Jack settled for saying, “She’s on good form, sir, thank you for asking.”
“That’s super,” the Prime Minister replied. Then he asked, “Jack, what in your opinion is the thing that most concerns the people of this country?”
“It’s crime, sir,” answered Jack. “There should be more policemen on the streets.”
♦
Prime Minister’s Questions started badly when the Prime Minister misread his notes and erroneously declared in answer to a query about cod stocks that there were only eighty-nine such fish left in the North Sea.
It was some time before the mocking laughter died down and the Prime Minister recovered enough to correct his mistake and inform the honourable members that, though stocks were depleted, 89,100 tonnes of fish were alive and well and currently swimming in British waters.
The leader of the Opposition, Tim Patrick Jones, rose to his feet and said contemptuously, “Is the Prime Minister aware that the rail network of the southeast came to a complete standstill yesterday morning, and that literally millions, millions of long-suffering commuters failed to get to work, not just on time, but at all!”
Edward had watched the television
news the previous night and had been shocked at the scenes of near anarchy at Waterloo station as frustrated passengers had damaged automatic ticket machines and stormed into W.H. Smith helping themselves to newspapers and confectionery.
The Prime Minister rose to his feet to a barrage of “Shame! Shame!” He glanced at his notes. Then he lifted his head defiantly, and noticed that the Chancellor of the Exchequer, Malcolm Black, had shifted his huge bulk slightly to the left, causing others on the front bench to squash up even closer.
As Edward rose to his feet he heard Malcolm mutter, “Butch up, Eddy,” in his refined lowland accent. For a split second Edward wondered if the political friendship he and Malcolm had apparently enjoyed for fifteen years was coming to an end.
His concentration shifted and his explanation for the chaos on the railways was rambling and unfocused. Sweat began to stream from his forehead. Behind him on the bench he heard Malcolm Black expel a quiet but protracted sigh.
When Tim Patrick Jones sneered, “Will the Prime Minister tell us when he last travelled on a train?” Edward replied instantly with an answer that he immediately regretted and that was to change the rest of his life.
“I am delighted to be able to tell the right honourable gentleman that I last travelled on a train three days ago, with my wife and my three children.”
The Labour backbenchers roared with pleasure. Edward wanted to snatch at his words and cram them back into his mouth, but the renegade answer was already being recorded in Hansard and scribbled in notebooks by the satirists and mockers who sat in the press gallery.
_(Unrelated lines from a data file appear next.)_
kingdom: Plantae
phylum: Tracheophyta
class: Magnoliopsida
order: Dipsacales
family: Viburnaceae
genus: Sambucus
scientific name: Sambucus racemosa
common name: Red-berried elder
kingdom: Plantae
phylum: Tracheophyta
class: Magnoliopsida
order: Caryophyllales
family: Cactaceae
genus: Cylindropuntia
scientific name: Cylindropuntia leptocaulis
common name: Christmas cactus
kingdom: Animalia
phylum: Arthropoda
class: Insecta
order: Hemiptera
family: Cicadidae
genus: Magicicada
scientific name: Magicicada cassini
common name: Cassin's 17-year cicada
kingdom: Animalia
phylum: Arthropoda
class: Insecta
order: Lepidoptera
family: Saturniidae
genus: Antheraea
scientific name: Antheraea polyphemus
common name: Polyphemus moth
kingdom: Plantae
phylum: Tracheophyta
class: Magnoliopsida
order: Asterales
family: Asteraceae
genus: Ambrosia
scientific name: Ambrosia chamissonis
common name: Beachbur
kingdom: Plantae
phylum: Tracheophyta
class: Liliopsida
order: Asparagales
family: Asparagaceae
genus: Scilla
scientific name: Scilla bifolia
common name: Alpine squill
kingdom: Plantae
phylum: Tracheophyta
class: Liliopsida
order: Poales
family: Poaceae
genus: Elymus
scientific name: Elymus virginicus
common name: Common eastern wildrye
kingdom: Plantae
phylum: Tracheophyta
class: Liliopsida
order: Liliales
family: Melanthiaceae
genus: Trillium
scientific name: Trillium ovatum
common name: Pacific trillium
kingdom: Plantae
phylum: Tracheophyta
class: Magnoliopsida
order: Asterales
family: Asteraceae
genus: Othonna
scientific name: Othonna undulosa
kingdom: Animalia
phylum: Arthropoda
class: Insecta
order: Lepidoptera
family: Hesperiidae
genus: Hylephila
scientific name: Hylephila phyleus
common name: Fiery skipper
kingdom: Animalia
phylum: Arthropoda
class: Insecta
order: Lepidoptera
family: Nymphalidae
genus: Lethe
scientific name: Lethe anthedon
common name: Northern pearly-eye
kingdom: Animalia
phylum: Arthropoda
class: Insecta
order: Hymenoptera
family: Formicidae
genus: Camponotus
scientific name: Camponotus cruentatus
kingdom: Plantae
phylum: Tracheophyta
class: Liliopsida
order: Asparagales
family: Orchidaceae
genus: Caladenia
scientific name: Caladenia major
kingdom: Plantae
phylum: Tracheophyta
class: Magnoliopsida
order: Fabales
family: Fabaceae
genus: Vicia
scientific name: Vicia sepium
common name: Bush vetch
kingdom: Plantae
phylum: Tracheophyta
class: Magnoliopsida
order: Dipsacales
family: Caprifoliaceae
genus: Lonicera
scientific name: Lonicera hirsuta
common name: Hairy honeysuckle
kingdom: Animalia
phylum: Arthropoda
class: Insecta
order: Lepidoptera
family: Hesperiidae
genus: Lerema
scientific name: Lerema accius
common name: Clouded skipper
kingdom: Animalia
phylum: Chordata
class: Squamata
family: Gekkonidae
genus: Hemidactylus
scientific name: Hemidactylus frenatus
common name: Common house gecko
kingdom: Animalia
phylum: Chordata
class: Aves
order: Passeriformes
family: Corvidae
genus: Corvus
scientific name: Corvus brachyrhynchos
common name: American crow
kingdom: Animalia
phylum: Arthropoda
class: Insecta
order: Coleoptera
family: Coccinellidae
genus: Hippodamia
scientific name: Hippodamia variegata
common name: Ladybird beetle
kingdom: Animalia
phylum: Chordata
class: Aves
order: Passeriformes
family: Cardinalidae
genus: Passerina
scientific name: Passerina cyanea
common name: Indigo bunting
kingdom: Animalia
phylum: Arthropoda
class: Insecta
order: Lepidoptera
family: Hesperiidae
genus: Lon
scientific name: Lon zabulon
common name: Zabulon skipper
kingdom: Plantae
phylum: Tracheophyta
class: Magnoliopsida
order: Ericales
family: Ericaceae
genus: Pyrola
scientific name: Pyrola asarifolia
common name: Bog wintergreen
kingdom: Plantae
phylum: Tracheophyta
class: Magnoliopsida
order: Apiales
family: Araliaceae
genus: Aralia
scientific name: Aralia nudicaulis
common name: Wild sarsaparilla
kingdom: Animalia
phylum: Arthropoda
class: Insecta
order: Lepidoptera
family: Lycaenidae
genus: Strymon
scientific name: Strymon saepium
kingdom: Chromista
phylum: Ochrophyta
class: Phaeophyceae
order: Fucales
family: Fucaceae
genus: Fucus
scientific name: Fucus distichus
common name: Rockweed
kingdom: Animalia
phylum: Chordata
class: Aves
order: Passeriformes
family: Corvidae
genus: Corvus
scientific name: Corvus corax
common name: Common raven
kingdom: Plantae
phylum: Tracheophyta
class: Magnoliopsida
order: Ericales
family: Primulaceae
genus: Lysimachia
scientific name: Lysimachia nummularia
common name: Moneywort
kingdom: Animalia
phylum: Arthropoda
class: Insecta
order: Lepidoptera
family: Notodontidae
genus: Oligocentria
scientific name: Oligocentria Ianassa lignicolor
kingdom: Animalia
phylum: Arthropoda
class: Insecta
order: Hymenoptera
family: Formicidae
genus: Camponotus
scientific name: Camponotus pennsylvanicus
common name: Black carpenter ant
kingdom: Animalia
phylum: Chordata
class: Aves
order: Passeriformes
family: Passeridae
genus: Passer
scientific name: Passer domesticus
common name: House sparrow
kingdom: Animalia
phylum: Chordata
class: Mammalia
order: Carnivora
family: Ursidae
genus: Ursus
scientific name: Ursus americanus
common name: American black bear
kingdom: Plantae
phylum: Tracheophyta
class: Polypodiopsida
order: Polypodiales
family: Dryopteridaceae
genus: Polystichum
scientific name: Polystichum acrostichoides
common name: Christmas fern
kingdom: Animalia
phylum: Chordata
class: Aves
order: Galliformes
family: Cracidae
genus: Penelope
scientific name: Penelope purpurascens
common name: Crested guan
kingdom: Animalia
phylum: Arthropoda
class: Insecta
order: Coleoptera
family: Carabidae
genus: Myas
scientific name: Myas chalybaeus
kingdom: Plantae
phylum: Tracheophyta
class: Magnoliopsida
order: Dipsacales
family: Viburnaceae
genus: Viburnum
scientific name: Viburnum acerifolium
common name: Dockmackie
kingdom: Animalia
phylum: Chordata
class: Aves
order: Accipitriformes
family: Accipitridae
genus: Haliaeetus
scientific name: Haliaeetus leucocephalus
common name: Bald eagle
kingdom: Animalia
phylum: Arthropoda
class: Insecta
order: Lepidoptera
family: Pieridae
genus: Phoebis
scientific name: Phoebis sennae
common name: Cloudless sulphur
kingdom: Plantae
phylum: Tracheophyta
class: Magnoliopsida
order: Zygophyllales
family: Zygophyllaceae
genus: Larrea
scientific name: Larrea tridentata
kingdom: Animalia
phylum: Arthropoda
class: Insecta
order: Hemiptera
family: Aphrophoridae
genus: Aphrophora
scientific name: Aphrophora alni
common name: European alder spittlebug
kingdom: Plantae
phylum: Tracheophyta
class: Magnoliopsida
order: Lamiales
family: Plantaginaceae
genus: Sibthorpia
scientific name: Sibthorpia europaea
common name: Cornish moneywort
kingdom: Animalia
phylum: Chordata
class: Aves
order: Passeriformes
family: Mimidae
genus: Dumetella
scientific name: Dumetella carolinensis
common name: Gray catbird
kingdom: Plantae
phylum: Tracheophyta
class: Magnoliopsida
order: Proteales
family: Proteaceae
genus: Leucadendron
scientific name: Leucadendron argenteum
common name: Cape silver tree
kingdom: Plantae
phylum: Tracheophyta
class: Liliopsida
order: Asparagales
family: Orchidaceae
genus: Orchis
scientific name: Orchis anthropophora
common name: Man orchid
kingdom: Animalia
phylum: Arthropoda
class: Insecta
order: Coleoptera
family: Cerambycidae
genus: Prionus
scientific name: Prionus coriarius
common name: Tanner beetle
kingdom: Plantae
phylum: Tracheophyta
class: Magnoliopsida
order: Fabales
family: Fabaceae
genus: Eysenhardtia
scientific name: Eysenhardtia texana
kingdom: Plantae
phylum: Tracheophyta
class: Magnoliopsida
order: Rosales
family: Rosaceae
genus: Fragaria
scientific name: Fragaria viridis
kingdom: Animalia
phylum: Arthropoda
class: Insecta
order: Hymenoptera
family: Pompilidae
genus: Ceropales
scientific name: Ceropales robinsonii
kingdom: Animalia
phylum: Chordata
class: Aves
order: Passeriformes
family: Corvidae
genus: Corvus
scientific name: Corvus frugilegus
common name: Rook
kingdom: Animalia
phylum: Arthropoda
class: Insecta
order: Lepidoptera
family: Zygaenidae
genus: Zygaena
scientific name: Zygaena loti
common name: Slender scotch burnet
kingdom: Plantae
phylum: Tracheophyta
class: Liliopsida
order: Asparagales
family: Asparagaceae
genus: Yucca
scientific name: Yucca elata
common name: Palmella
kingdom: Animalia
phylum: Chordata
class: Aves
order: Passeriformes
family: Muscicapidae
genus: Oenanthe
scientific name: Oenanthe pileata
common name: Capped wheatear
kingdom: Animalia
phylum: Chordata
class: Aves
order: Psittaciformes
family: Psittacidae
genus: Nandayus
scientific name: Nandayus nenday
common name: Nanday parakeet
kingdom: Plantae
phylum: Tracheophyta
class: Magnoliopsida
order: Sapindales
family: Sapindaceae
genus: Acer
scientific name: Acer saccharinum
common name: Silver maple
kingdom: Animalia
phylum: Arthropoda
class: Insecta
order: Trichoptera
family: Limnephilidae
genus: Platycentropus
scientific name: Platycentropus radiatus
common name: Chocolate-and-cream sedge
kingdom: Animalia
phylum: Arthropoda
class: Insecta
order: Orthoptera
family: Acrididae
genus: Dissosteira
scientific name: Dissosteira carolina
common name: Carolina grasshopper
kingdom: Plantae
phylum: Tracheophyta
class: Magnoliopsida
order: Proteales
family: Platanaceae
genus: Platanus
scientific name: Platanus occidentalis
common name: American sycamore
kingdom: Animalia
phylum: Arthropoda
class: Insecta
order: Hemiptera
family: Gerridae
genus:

The sentence ‘I last travelled on a train three days ago, with my wife and my three children’ was to become as infamous as Neville Chamberlain’s ‘I hold in my hand a piece of paper.
Meanwhile, in a semi-detached house in a suburb of Coventry, a keen amateur photographer, Derek Fisher, who had been listening to Prime Minister’s Questions on Radio Five Live, was busy emailing a photograph of the Prime Minister and his family to the picture desk of the Daily Mail. The picture editor immediately sent a text message to the Mail’s correspondent in the press gallery, who was listening to the Prime Minister answering a question about a British man found guilty of brewing beer in Saudi Arabia and sentenced to death by stoning.